发布于 2025-01-30 18:32:22 字数 1148 浏览 3 评论 0 原文

我真的在为这种情况而苦苦挣扎，并且整天都在尝试。请我需要您的帮助。我正在尝试刮擦此网页：我想获得所有137 HREF-S（137个文档）。使用的代码L：

   def test(self):
        final_url = 'https://decisions.scc-csc.ca/scc-csc/en/d/s/index.do?cont=&ref=&d1=2012-01-01&d2=2022-01-31&p=&col=1&su=16&or='
        self.driver.get(final_url)
        soup = BeautifulSoup(self.driver.page_source, 'html.parser')
        iframes = soup.find('iframe')
        src = iframes['src']
        base = 'https://decisions.scc-csc.ca/'
        main_url = urljoin(base, src)
        self.driver.get((main_url))
        browser = self.driver
        elem = browser.find_element_by_tag_name("body")
        no_of_pagedowns = 20
        while no_of_pagedowns:
            elem.send_keys(Keys.PAGE_DOWN)
            time.sleep(0.2)
            no_of_pagedowns -= 1

问题在于它仅加载25个第一文档（HREF），并且不知道该怎么做。

原文

l am really struggling with this case and have been trying all day.
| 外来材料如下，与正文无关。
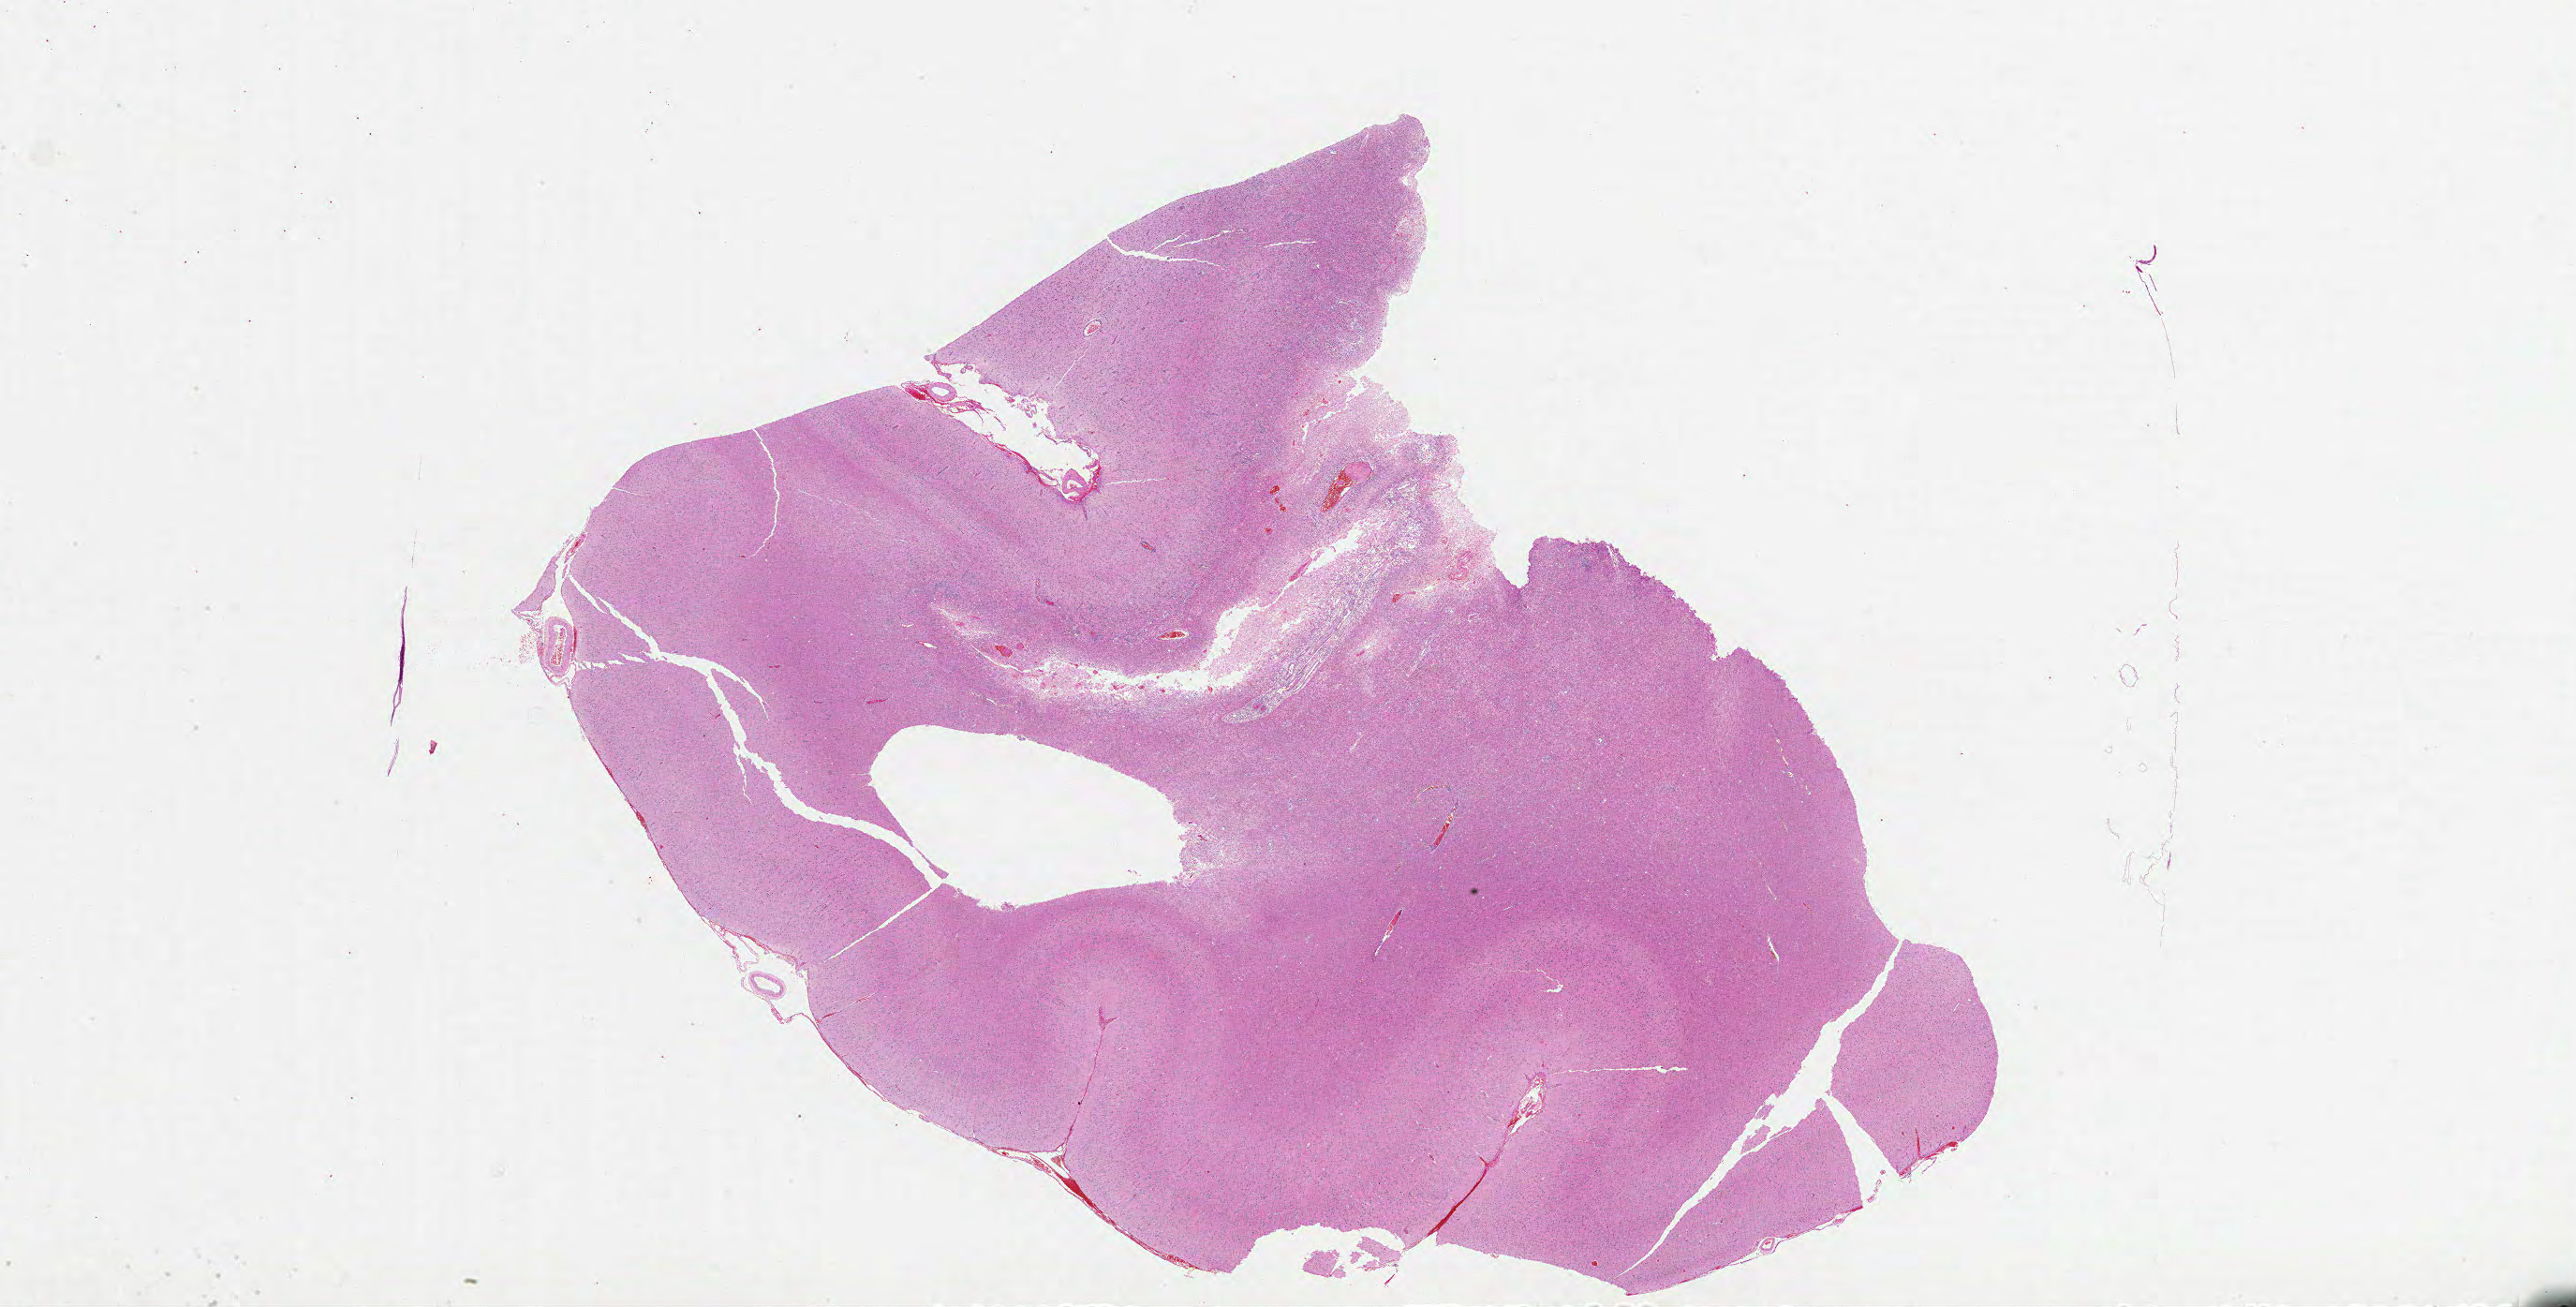
Digitized H&E tissue section (whole slide) — whole scanned area (about 44.0 x 22.3 mm, slide scanned at 20x) shown as a low-resolution overview. Formalin-fixed paraffin-embedded (FFPE) diagnostic section. Brain, primary tumour sample. Patient: male, age at initial diagnosis 61 years.
Histologic diagnosis: Glioblastoma.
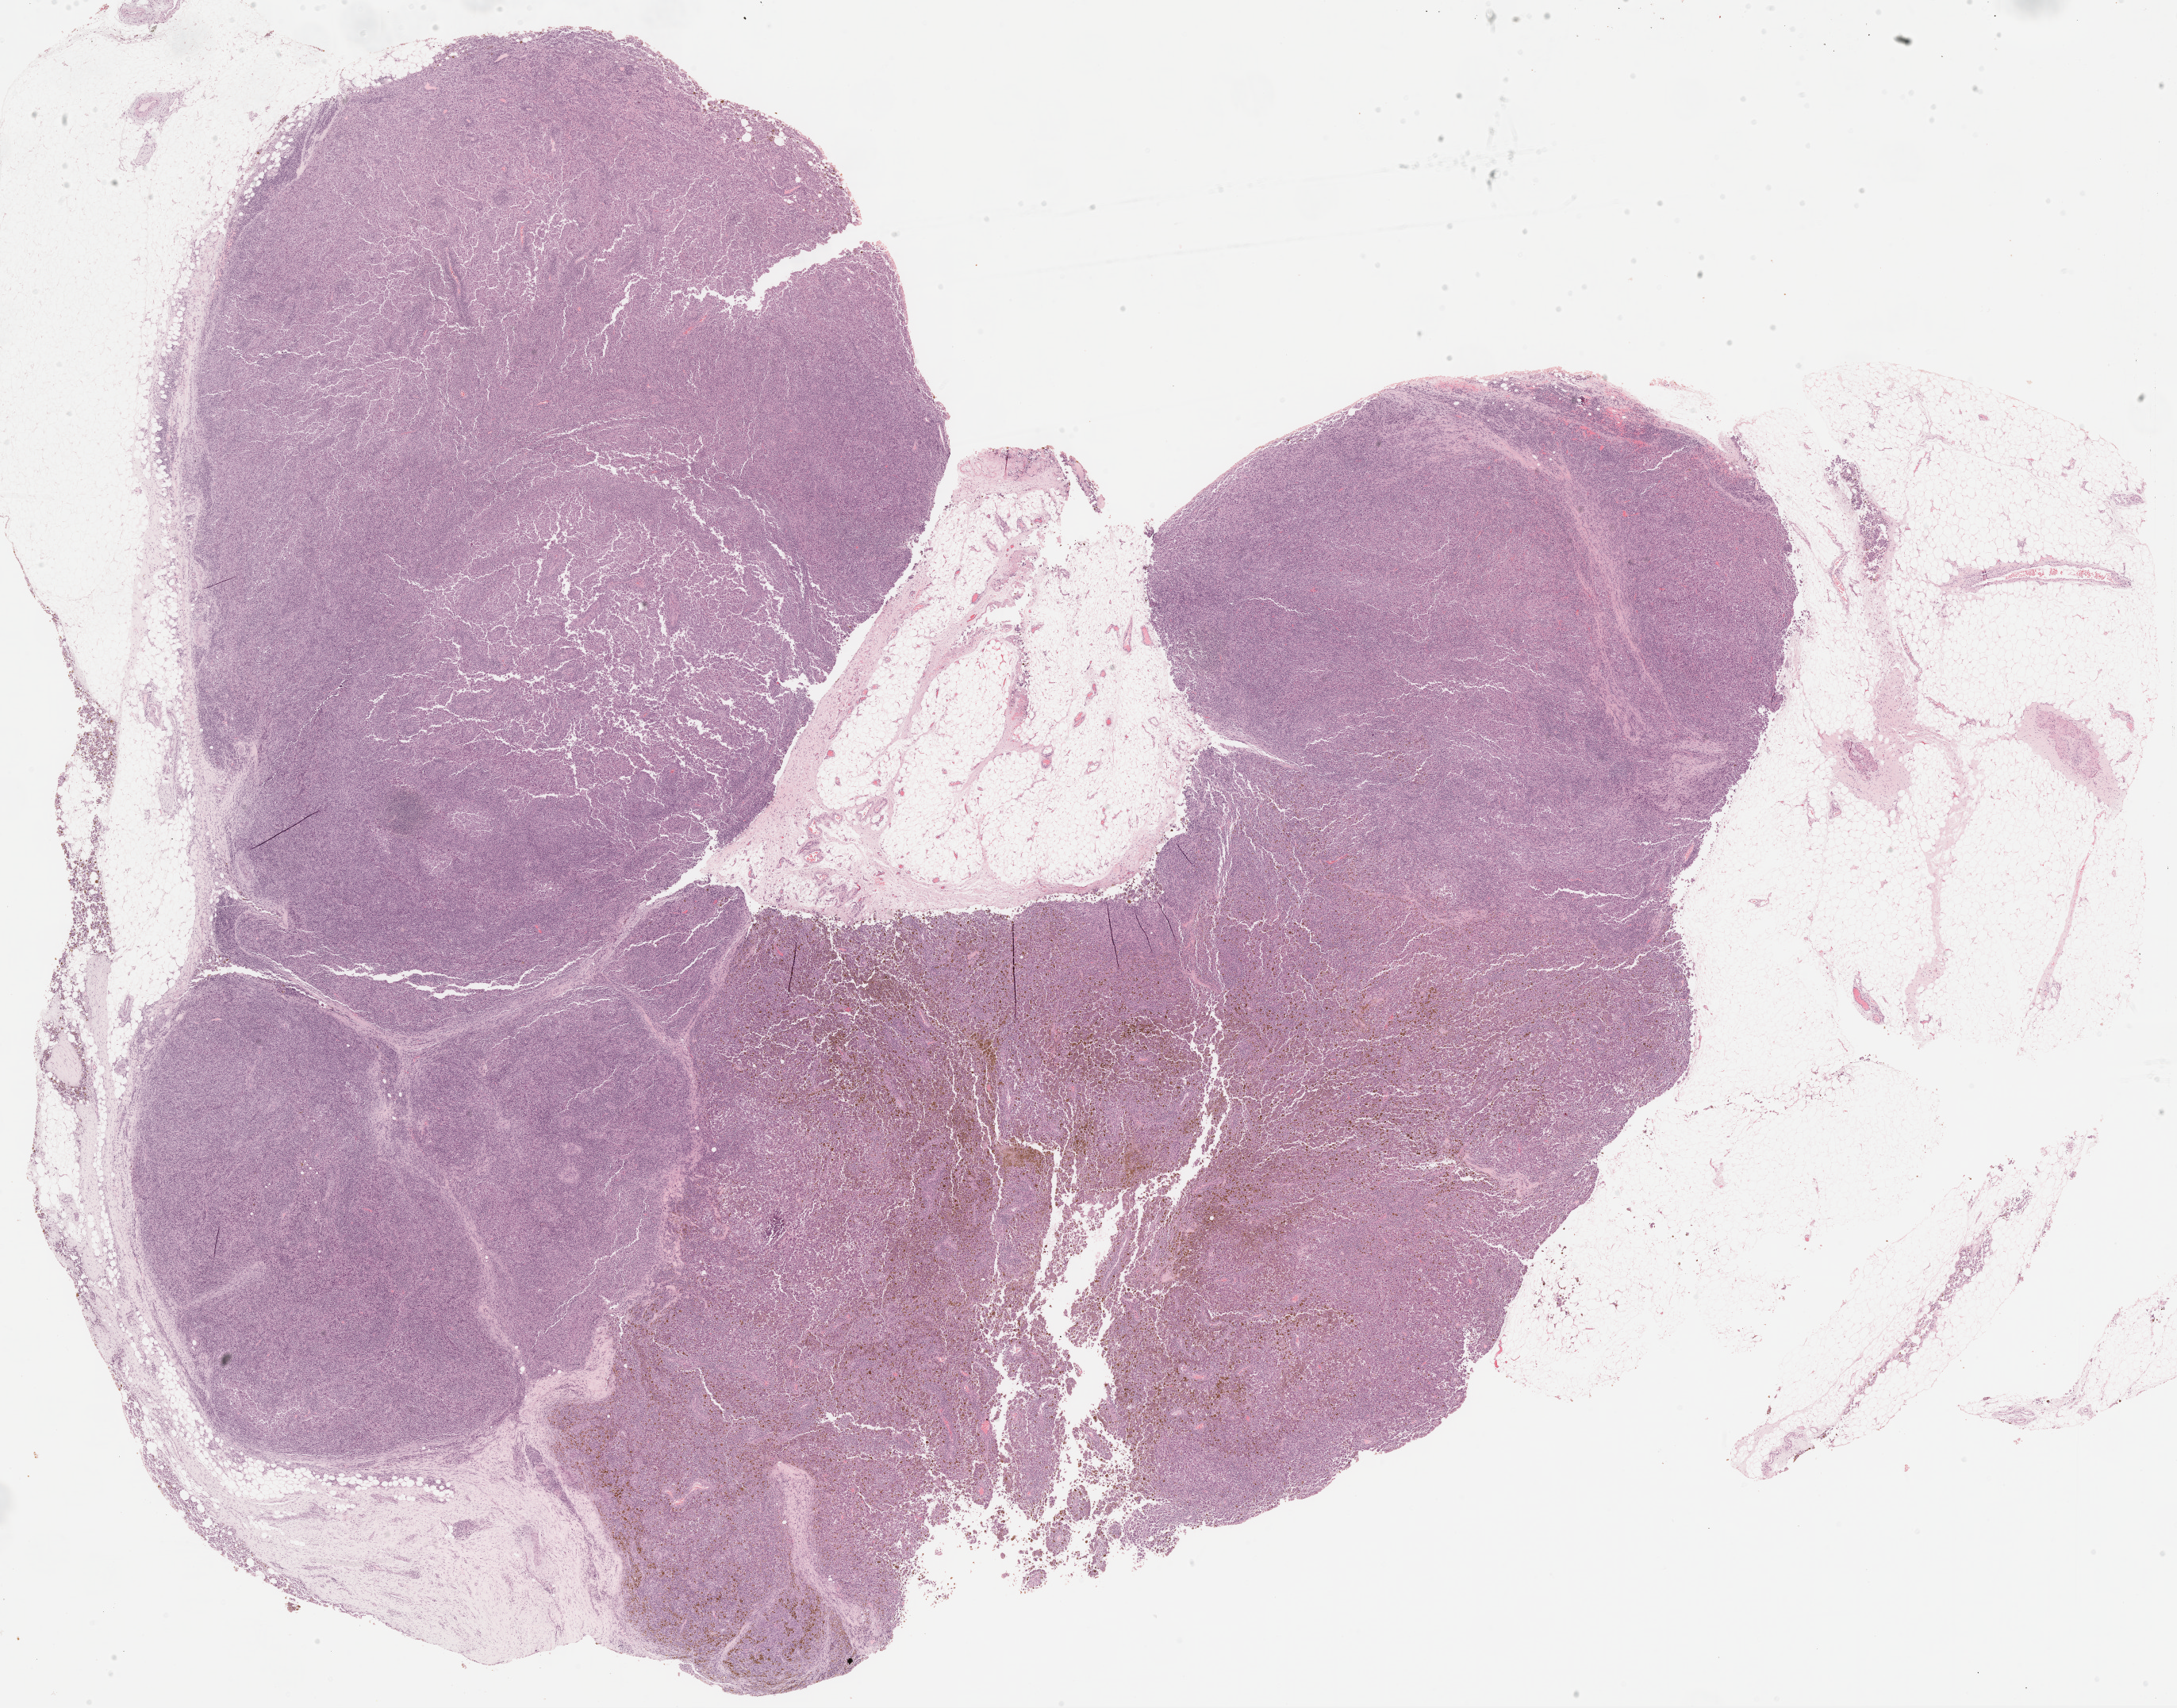
H&E whole-slide image — a low-resolution overview of the entire scanned area, about 22.1 x 17.4 mm. Formalin-fixed paraffin-embedded (FFPE) diagnostic section. Metastatic tumour sample. Female, age 42 years at initial diagnosis.
* this section: metastatic tumour tissue
* patient diagnosis: Malignant melanoma, NOS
Please l need your help.I am trying to scrape this webpage: https://decisions.scc-csc.ca/scc-csc/en/d/s/index.do?cont=&ref=&d1=2012-01-01&d2=2022-01-31&p=&col=1&su=16&or=
l want to get all 137 href-s (137 documents).
The code l used:

   def test(self):
        final_url = 'https://decisions.scc-csc.ca/scc-csc/en/d/s/index.do?cont=&ref=&d1=2012-01-01&d2=2022-01-31&p=&col=1&su=16&or='
        self.driver.get(final_url)
        soup = BeautifulSoup(self.driver.page_source, 'html.parser')
        iframes = soup.find('iframe')
        src = iframes['src']
        base = 'https://decisions.scc-csc.ca/'
        main_url = urljoin(base, src)
        self.driver.get((main_url))
        browser = self.driver
        elem = browser.find_element_by_tag_name("body")
        no_of_pagedowns = 20
        while no_of_pagedowns:
            elem.send_keys(Keys.PAGE_DOWN)
            time.sleep(0.2)
            no_of_pagedowns -= 1

The problem is that it loads only 25 first documents (href) and don't know how to do that.

分享到QQ

分享到微博

如果你对这篇内容有疑问，欢迎到本站社区发帖提问参与讨论，获取更多帮助，或者扫码二维码加入 Web 技术交流群。

发布评论

需要登录才能够评论，你可以免费注册一个本站的账号。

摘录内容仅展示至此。